YOUR ASSIGNMENT: Starting at the first line of the records below, reproduce every line up to and including the line with "Field of Study*", but leave out all pictures.

*** EXTRACTED INFORMATION

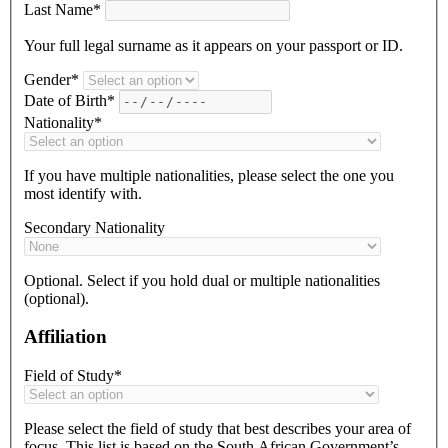
Last Name*
Your full legal surname as it appears on your passport or ID.
Gender*
Date of Birth*
Nationality*
If you have multiple nationalities, please select the one you
most identify with.
Secondary Nationality
Optional. Select if you hold dual or multiple nationalities
(optional).
Affiliation
Field of Study*
Please select the field of study that best describes your area of
focus. This list is based on the South African Government’s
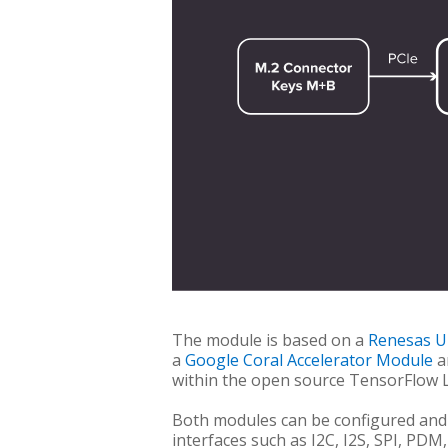
The module is based on a
Renesas 
a
Google Coral Accelerator Module
a
within the open source TensorFlow 
Both modules can be configured and 
interfaces such as I2C, I2S, SPI, PDM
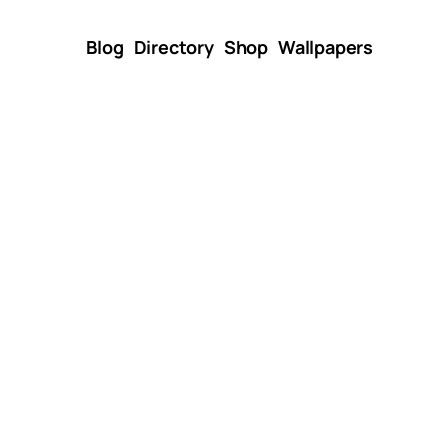
Blog
Directory
Shop
Wallpapers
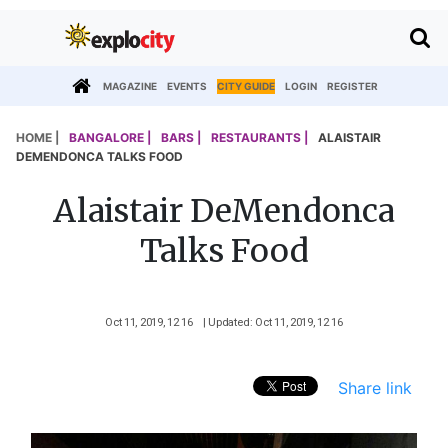
MAGAZINE
EVENTS
CITY GUIDE
LOGIN
REGISTER
HOME |
BANGALORE |
BARS |
RESTAURANTS |
ALAISTAIR
DEMENDONCA TALKS FOOD
Alaistair DeMendonca
Talks Food
Oct 11, 2019, 12 16
| Updated: Oct 11, 2019, 12 16
Share link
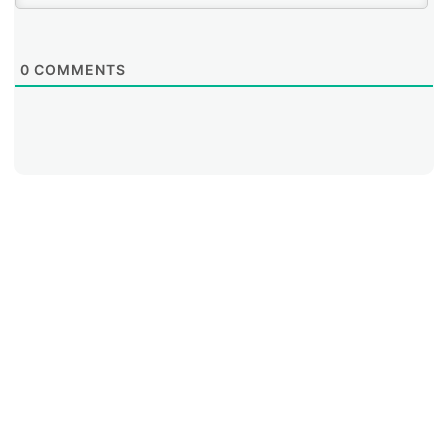
0
COMMENTS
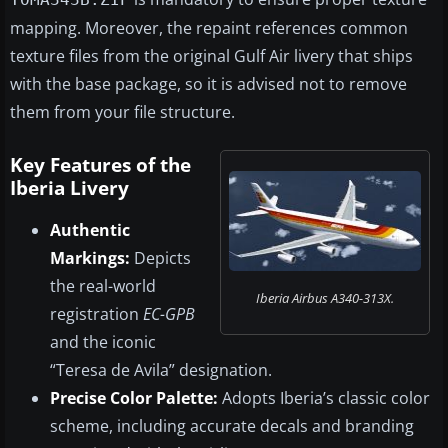
mapping. Moreover, the repaint references common
texture files from the original Gulf Air livery that ships
with the base package, so it is advised not to remove
them from your file structure.
Key Features of the
Iberia Livery
Authentic
Markings:
Depicts
the real-world
Iberia Airbus A340-313X.
registration
EC-GPB
and the iconic
“Teresa de Avila” designation.
Precise Color Palette:
Adopts Iberia’s classic color
scheme, including accurate decals and branding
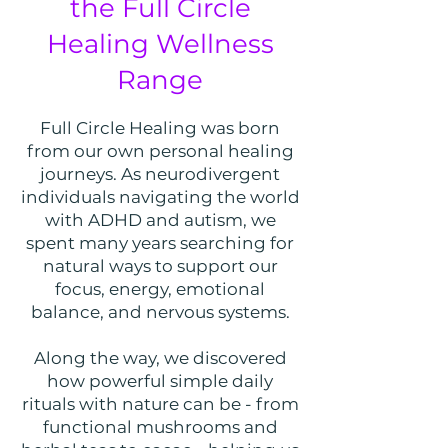
the Full Circle
Healing Wellness
Range
Full Circle Healing was born
from our own personal healing
journeys. As neurodivergent
individuals navigating the world
with ADHD and autism, we
spent many years searching for
natural ways to support our
focus, energy, emotional
balance, and nervous systems.
Along the way, we discovered
how powerful simple daily
rituals with nature can be - from
functional mushrooms and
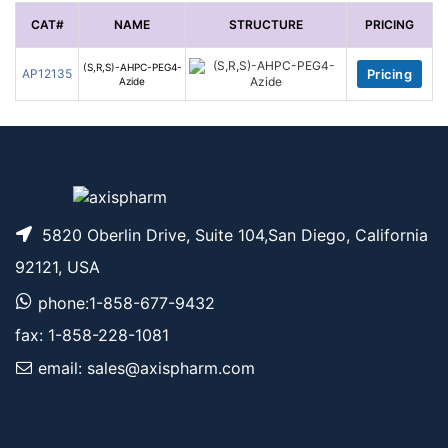
CAT#
NAME
STRUCTURE
PRICING
(S,R,S)-AHPC-PEG4-
AP12135
Pricing
Azide
5820 Oberlin Drive, Suite 104,San Diego, California
92121, USA
phone:1-858-677-9432
fax: 1-858-228-1081
email: sales@axispharm.com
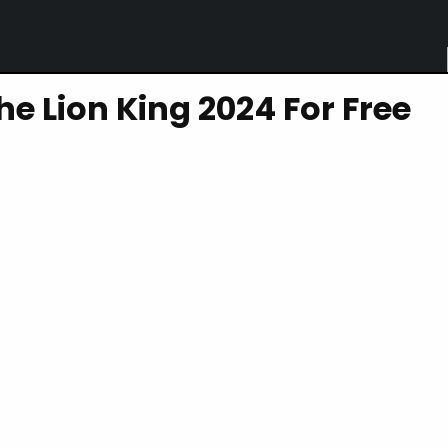
e Lion King 2024 For Free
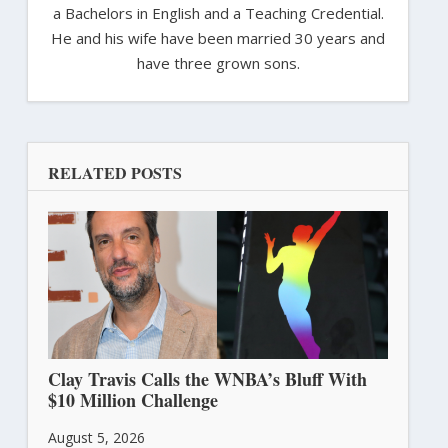
a Bachelors in English and a Teaching Credential.
He and his wife have been married 30 years and
have three grown sons.
RELATED POSTS
Clay Travis Calls the WNBA’s Bluff With
$10 Million Challenge
August 5, 2026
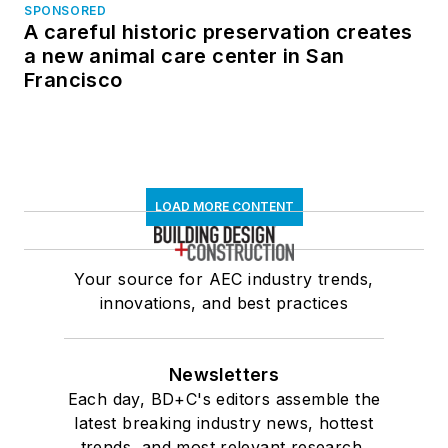
SPONSORED
A careful historic preservation creates
a new animal care center in San
Francisco
LOAD MORE CONTENT
Your source for AEC industry trends,
innovations, and best practices
Newsletters
Each day, BD+C's editors assemble the
latest breaking industry news, hottest
trends, and most relevant research,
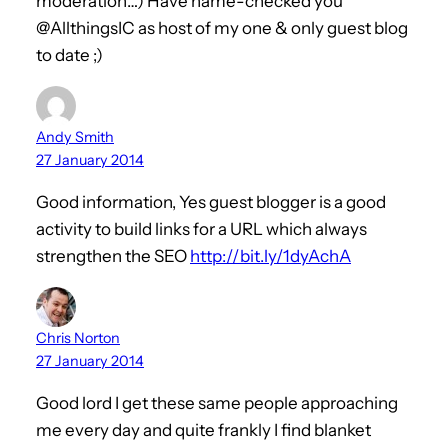
moderation…) Have name-checked you
@AllthingsIC as host of my one & only guest blog
to date ;)
Andy Smith
27 January 2014
Good information, Yes guest blogger is a good
activity to build links for a URL which always
strengthen the SEO
http://bit.ly/1dyAchA
Chris Norton
27 January 2014
Good lord I get these same people approaching
me every day and quite frankly I find blanket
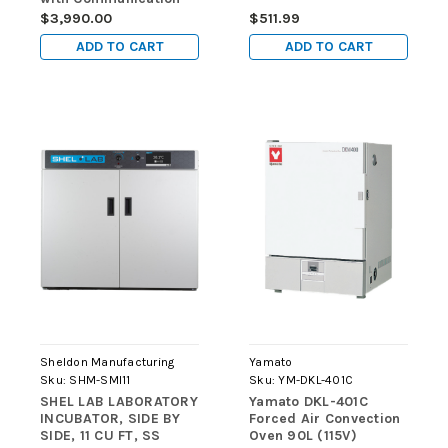
Port (220V)
$3,990.00
$511.99
ADD TO CART
ADD TO CART
Sheldon Manufacturing
Yamato
Sku:
SHM-SMI11
Sku:
YM-DKL-401C
SHEL LAB LABORATORY
Yamato DKL-401C
INCUBATOR, SIDE BY
Forced Air Convection
SIDE, 11 CU FT, SS
Oven 90L (115V)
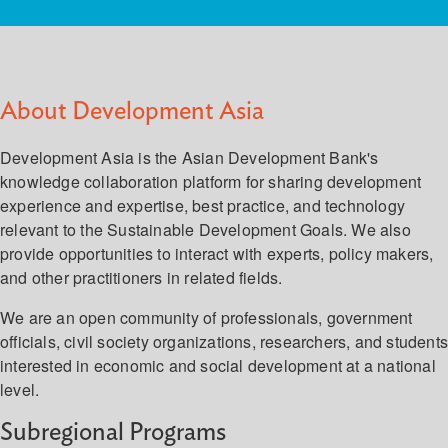
About Development Asia
Development Asia is the Asian Development Bank's
knowledge collaboration platform for sharing development
experience and expertise, best practice, and technology
relevant to the Sustainable Development Goals. We also
provide opportunities to interact with experts, policy makers,
and other practitioners in related fields.
We are an open community of professionals, government
officials, civil society organizations, researchers, and student
interested in economic and social development at a national
level.
Subregional Programs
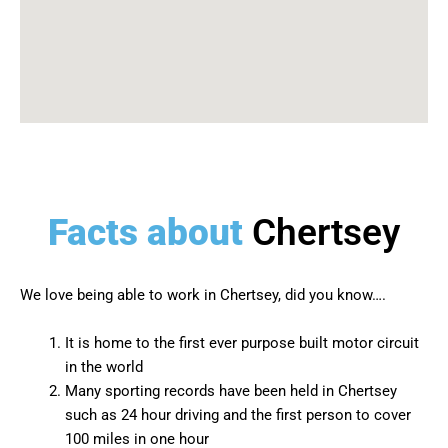
Facts about
Chertsey
We love being able to work in
Chertsey
, did you know….
It is home to the first ever purpose built motor circuit
in the world
Many sporting records have been held in Chertsey
such as 24 hour driving and the first person to cover
100 miles in one hour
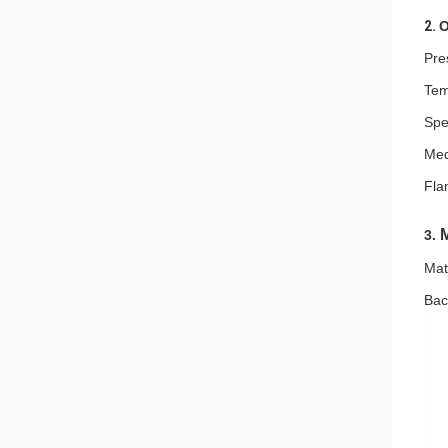
2.
O
Pre
Tem
Spe
Med
Fla
M
3.
Mat
Bac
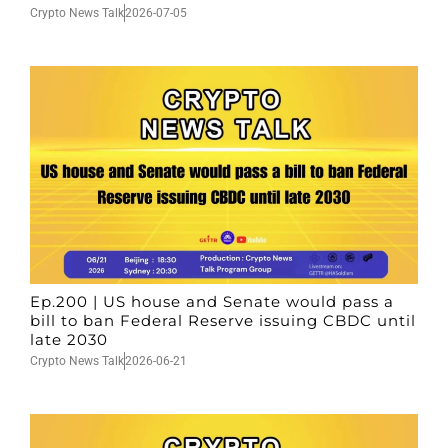
Crypto News Talk
2026-07-05
Ep.200 | US house and Senate would pass a
bill to ban Federal Reserve issuing CBDC until
late 2030
Crypto News Talk
2026-06-21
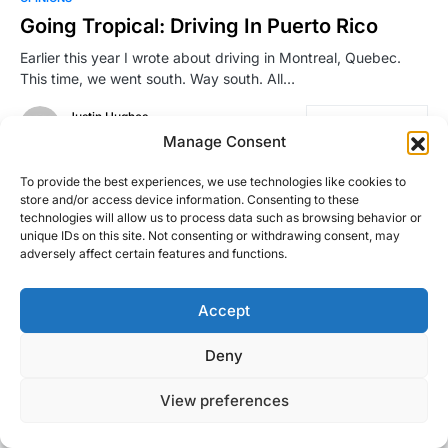
Going Tropical: Driving In Puerto Rico
Earlier this year I wrote about driving in Montreal, Quebec.
This time, we went south. Way south. All…
Justin Hughes
Read More
November 22, 2016
Manage Consent
To provide the best experiences, we use technologies like cookies to
store and/or access device information. Consenting to these
technologies will allow us to process data such as browsing behavior or
unique IDs on this site. Not consenting or withdrawing consent, may
adversely affect certain features and functions.
Accept
Right Foot Down
Deny
Designed & Developed by
Code Supply Co.
View preferences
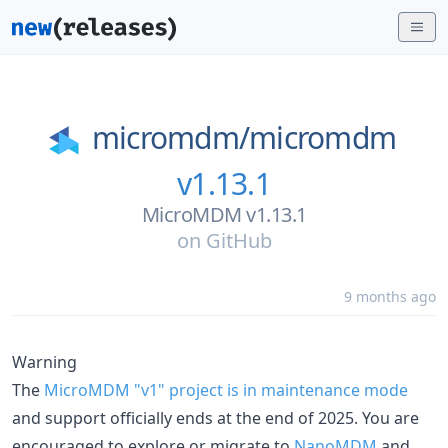
micromdm/
micromdm
v1.13.1
MicroMDM v1.13.1
on
GitHub
9 months ago
Warning
The
MicroMDM "v1" project is in maintenance mode
and support officially ends at the end of 2025. You are
encouraged to explore or migrate to
NanoMDM
and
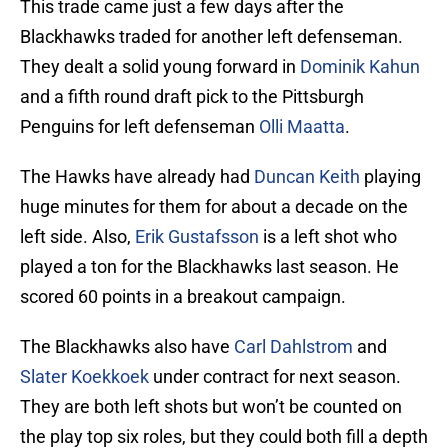
This trade came just a few days after the
Blackhawks traded for another left defenseman.
They dealt a solid young forward in
Dominik Kahun
and a fifth round draft pick to the Pittsburgh
Penguins for left defenseman
Olli Maatta
.
The Hawks have already had
Duncan Keith
playing
huge minutes for them for about a decade on the
left side. Also,
Erik Gustafsson
is a left shot who
played a ton for the Blackhawks last season. He
scored 60 points in a breakout campaign.
The Blackhawks also have
Carl Dahlstrom
and
Slater Koekkoek
under contract for next season.
They are both left shots but won’t be counted on
the play top six roles, but they could both fill a depth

******

WRITTEN ANSWER:
Last Name*
Your full legal surname as it appears on your passport or ID.
Gender*
Date of Birth*
Nationality*
If you have multiple nationalities, please select the one you
most identify with.
Secondary Nationality
Optional. Select if you hold dual or multiple nationalities
(optional).
Affiliation
Field of Study*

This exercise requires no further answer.